The Washington PostDemocracy Dies in Darkness

Bernie Sanders is still winning states — and still losing ground

Bernie Sanders pauses as he speaks at an April 25 campaign rally in Hartford, Conn. (Mike Segar/Reuters)

So the Republican race is over. Newsflash. Assuming that Donald Trump scoops up all the delegates in Indiana (which isn't yet confirmed), Trump will now have won about 53 percent of all of the delegates in the Republican contest and will need to win half of what's left in order to hit the critical 1,237 pledged-delegate mark before the convention.

After Wisconsin, the percentage of the delegates he needed to win in order to clinch the nomination was more than two-thirds — the high-water mark. But winning seven straight states by huge margins — and winning 95 percent of the delegates in those states — kept bringing that number down. That's the way these so-called magic numbers work: If you beat the target, the number drops. If you don't, it increases. After all, if you need to save $100 a week to pay rent and you only save $75 one week, you need to make up that extra $25 before the rent is due. Missing the current target makes the future goal harder.

And that, in a nutshell, continues to be Bernie Sanders's problem. He won Indiana on Tuesday, beating the polling average by a wide margin and netting delegates against Hillary Clinton. But coming in to Indiana, he needed to win about 64 percent of the delegates to eventually pass Clinton's pledged delegate total. Per the Green Papers, he won 53 percent of the state's delegates. So moving forward, he needs to do even better.

(The Indiana outcome also officially eliminated any idea that Sanders could possibly win enough pledged delegates to clinch the nomination outright. Sanders has correctly noted that Clinton won't clinch the nomination with only pledged delegates, either.)

Why isn't Sanders having luck catching up to Clinton? Notice the lighter-colored bars on both of those graphs. They represent the percentage of delegates won on each day. For each candidate to see a drop in the percentage he needs, those bars need to be above the clinching line. Trump’s are. Sanders’s aren’t.

Trump keeps winning nearly all of the delegates because the Republican system is set up to allow that. The Democratic system, on the other hand, doesn't allow it — meaning that a win in a state earns you roughly the same number of delegates as the percentage of the vote you get. Making it much, much harder for Sanders to hit his target number than it was for Trump.

Trump had to win 67 percent of the delegates after Wisconsin. In New York, he won about 60 percent of the vote — but got 95 percent of the delegates. If the Democratic rules had applied, he'd be falling further and further behind, in the way that Sanders is. But this system is still better for Sanders. If the same rules from the Republican contests applied to the Democrats, Clinton's lead would be three times as big.

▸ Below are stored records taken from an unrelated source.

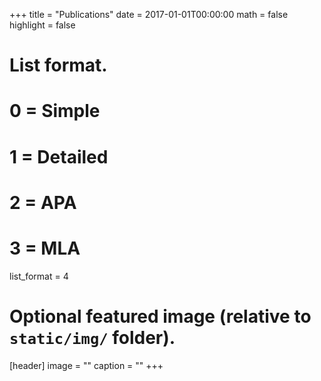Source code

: +++
title = "Publications"
date = 2017-01-01T00:00:00
math = false
highlight = false

# List format.
#   0 = Simple
#   1 = Detailed
#   2 = APA
#   3 = MLA
list_format = 4

# Optional featured image (relative to `static/img/` folder).
[header]
image = ""
caption = ""
+++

The upcoming states in the Democratic contest are ones that are more likely to favor Sanders. But they need to favor him by a lot. And even if they do, most of them are small enough that they won't take a big bite out of Clinton's delegate lead. His magic number will fall by tenths of a percent, not even full percentage points — meaning that he may still need to win nearly two-thirds of the vote by the time California rolls around. And that's a state where Clinton continues to lead.

Which is why Sanders's team is now arguing that late votes count more than early ones. Here's the Huffington Post, quoting Sanders's strategist Tad Devine.

Asked if he believed that later contests were more important than earlier ones, Devine didn’t flinch.
“I think they are,” he said, “You know why? Because they are closer to November, that’s why, you know. And what happened a year ago is not as important as what’s going to happen in June of this year.”

Devine is suggesting, in essence, that hitting a few homers in the ninth even though you fell behind by 15 runs in by the fourth means you should be the winner because you can carry over that hot streak into the next game. (Which, of course, is on a different team and not on your home field.)

We'll see if the superdelegates, which are Sanders's only hope for the nomination, agree with that argument.